Stored data entries:

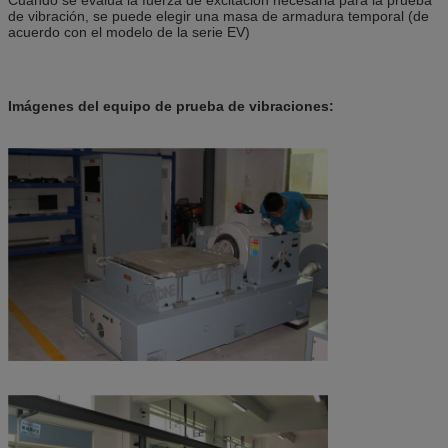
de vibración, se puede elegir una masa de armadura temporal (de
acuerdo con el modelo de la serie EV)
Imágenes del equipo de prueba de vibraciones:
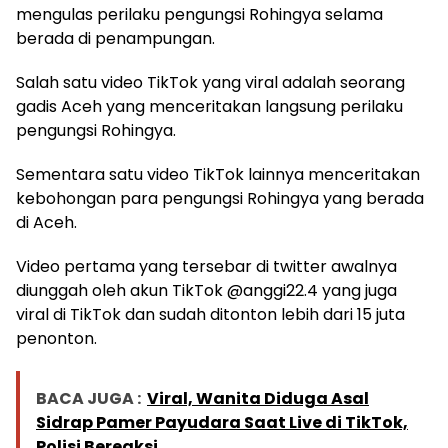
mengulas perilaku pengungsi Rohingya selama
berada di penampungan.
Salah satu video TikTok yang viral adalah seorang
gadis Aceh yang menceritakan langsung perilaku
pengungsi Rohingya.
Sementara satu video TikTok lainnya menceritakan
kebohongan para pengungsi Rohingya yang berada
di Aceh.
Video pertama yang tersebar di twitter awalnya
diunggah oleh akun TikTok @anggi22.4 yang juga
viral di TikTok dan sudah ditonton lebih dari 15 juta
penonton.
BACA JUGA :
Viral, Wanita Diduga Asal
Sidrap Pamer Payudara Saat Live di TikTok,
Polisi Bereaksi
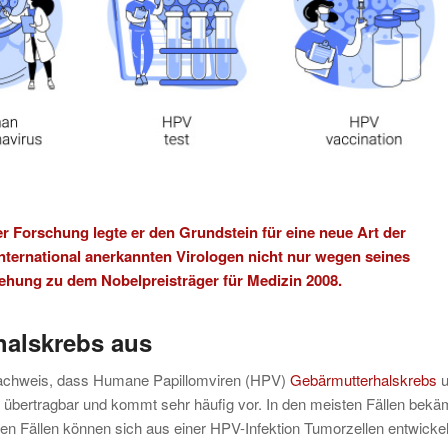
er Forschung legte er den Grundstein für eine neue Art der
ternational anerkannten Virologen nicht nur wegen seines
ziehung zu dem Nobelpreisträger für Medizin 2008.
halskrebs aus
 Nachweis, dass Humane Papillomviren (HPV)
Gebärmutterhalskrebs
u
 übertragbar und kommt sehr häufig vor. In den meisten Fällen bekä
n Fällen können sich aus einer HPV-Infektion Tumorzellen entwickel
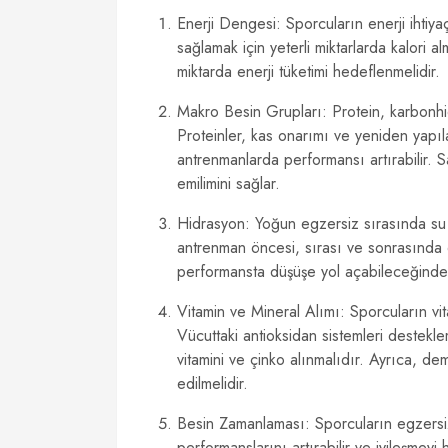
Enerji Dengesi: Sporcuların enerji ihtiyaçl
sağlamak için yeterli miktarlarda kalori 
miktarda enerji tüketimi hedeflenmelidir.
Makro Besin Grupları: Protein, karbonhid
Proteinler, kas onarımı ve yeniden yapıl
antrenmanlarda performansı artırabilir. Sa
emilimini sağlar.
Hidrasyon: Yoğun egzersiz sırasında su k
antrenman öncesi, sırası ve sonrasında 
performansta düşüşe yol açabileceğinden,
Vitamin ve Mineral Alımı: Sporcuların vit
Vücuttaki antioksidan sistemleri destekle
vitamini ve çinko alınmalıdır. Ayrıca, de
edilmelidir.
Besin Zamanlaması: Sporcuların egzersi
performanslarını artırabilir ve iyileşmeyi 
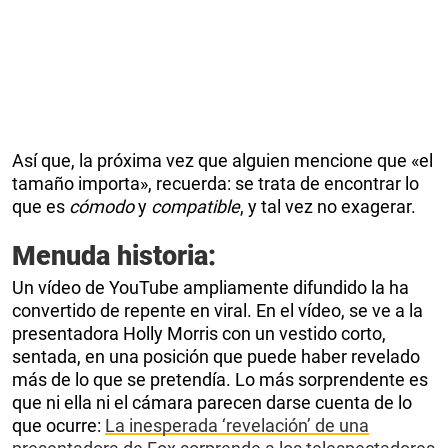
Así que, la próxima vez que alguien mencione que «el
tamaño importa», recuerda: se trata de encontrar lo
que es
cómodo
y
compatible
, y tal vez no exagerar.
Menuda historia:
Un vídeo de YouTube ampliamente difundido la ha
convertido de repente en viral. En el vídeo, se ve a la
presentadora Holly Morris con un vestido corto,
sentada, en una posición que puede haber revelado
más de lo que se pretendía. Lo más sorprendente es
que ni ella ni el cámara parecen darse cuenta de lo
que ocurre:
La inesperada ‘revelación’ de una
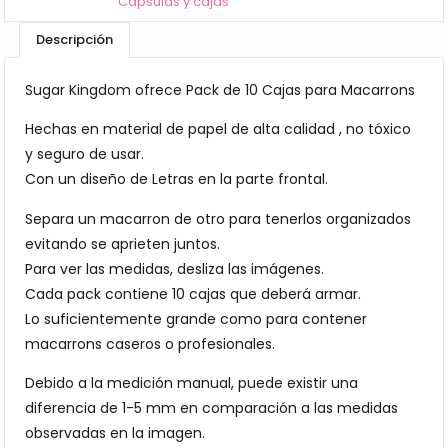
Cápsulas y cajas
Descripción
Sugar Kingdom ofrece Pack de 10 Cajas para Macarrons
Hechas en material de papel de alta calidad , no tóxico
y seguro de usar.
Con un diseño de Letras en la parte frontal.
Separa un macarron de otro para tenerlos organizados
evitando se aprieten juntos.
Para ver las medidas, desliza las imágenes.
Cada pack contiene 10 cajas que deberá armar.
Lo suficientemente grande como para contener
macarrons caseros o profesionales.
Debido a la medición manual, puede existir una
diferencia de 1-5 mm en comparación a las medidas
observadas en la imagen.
...
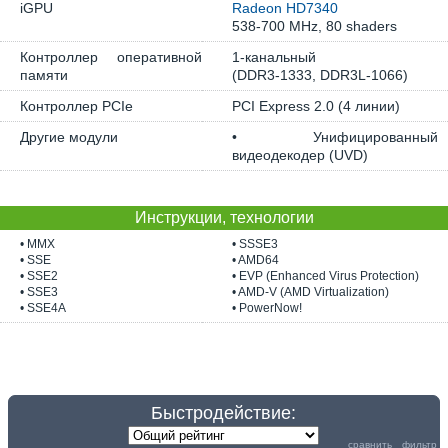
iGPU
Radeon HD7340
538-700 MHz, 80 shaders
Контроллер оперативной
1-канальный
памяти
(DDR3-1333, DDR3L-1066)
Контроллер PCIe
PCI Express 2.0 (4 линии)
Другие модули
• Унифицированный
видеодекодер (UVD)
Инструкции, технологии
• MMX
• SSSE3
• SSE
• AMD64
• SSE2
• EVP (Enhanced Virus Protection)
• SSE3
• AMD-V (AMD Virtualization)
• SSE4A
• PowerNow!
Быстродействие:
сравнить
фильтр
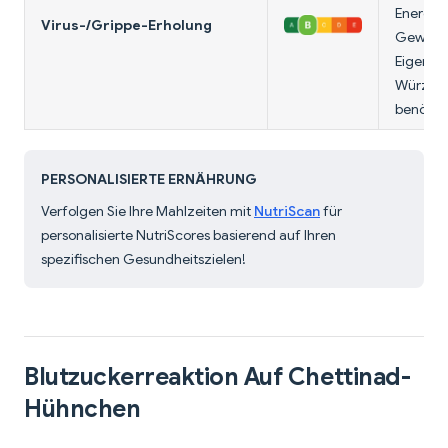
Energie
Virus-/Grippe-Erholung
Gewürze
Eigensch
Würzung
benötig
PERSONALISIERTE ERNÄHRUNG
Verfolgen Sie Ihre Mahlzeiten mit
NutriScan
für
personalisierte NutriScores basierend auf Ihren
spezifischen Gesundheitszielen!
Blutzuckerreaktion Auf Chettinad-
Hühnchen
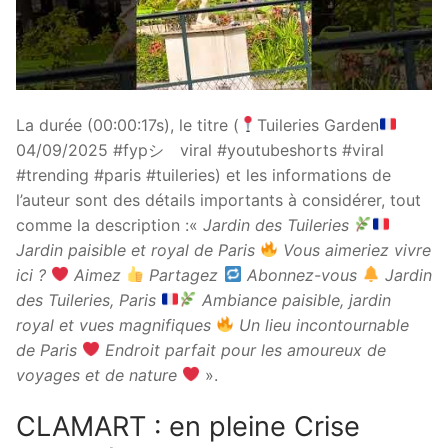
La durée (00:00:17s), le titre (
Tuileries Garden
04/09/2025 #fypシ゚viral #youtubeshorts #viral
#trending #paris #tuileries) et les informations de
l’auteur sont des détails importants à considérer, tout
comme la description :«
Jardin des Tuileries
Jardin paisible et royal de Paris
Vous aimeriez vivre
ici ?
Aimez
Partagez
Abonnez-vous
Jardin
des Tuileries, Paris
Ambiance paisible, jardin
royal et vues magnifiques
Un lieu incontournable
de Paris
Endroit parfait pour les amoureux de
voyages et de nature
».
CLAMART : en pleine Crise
* * *
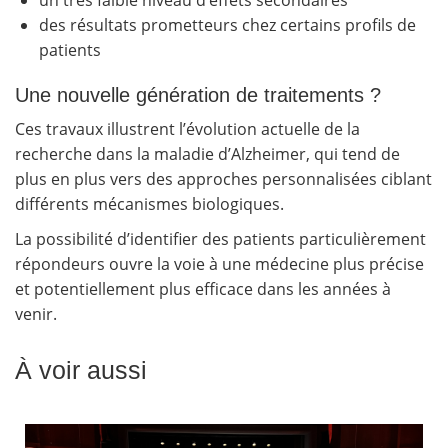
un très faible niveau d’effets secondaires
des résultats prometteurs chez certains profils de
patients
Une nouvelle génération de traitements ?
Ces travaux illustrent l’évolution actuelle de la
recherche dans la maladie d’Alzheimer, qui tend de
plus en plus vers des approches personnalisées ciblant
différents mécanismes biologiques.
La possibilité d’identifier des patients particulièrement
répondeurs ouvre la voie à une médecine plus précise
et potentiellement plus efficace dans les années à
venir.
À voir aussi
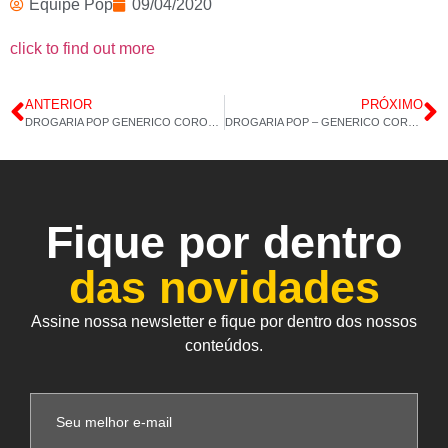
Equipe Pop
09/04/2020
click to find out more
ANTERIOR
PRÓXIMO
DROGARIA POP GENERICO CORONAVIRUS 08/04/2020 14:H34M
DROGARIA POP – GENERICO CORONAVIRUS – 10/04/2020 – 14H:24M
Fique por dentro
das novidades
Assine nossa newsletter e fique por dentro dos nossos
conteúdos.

ABOUT THIS EXERCISE -
Word for word, repeat the lines above from the one with "pengungsi Rohingya." through the one with "sentada, en una", and nothing beyond them. Omit the pictures.

WRITTEN REPLY -
pengungsi Rohingya.
Sementara satu video TikTok lainnya menceritakan
kebohongan para pengungsi Rohingya yang berada
di Aceh.
Video pertama yang tersebar di twitter awalnya
diunggah oleh akun TikTok @anggi22.4 yang juga
viral di TikTok dan sudah ditonton lebih dari 15 juta
penonton.
BACA JUGA :
Viral, Wanita Diduga Asal
Sidrap Pamer Payudara Saat Live di TikTok,
Polisi Bereaksi
er Forschung legte er den Grundstein für eine neue Art der
ternational anerkannten Virologen nicht nur wegen seines
ziehung zu dem Nobelpreisträger für Medizin 2008.
halskrebs aus
 Nachweis, dass Humane Papillomviren (HPV)
Gebärmutterhalskrebs
u
 übertragbar und kommt sehr häufig vor. In den meisten Fällen bekä
n Fällen können sich aus einer HPV-Infektion Tumorzellen entwickel
Enerji Dengesi: Sporcuların enerji ihtiyaçl
sağlamak için yeterli miktarlarda kalori 
miktarda enerji tüketimi hedeflenmelidir.
Makro Besin Grupları: Protein, karbonhid
Proteinler, kas onarımı ve yeniden yapıl
antrenmanlarda performansı artırabilir. Sa
emilimini sağlar.
Hidrasyon: Yoğun egzersiz sırasında su k
antrenman öncesi, sırası ve sonrasında 
performansta düşüşe yol açabileceğinden,
Vitamin ve Mineral Alımı: Sporcuların vit
Vücuttaki antioksidan sistemleri destekle
vitamini ve çinko alınmalıdır. Ayrıca, de
edilmelidir.
Besin Zamanlaması: Sporcuların egzersi
performanslarını artırabilir ve iyileşmeyi 
Así que, la próxima vez que alguien mencione que «el
tamaño importa», recuerda: se trata de encontrar lo
que es
cómodo
y
compatible
, y tal vez no exagerar.
Menuda historia:
Un vídeo de YouTube ampliamente difundido la ha
convertido de repente en viral. En el vídeo, se ve a la
presentadora Holly Morris con un vestido corto,
sentada, en una posición que puede haber revelado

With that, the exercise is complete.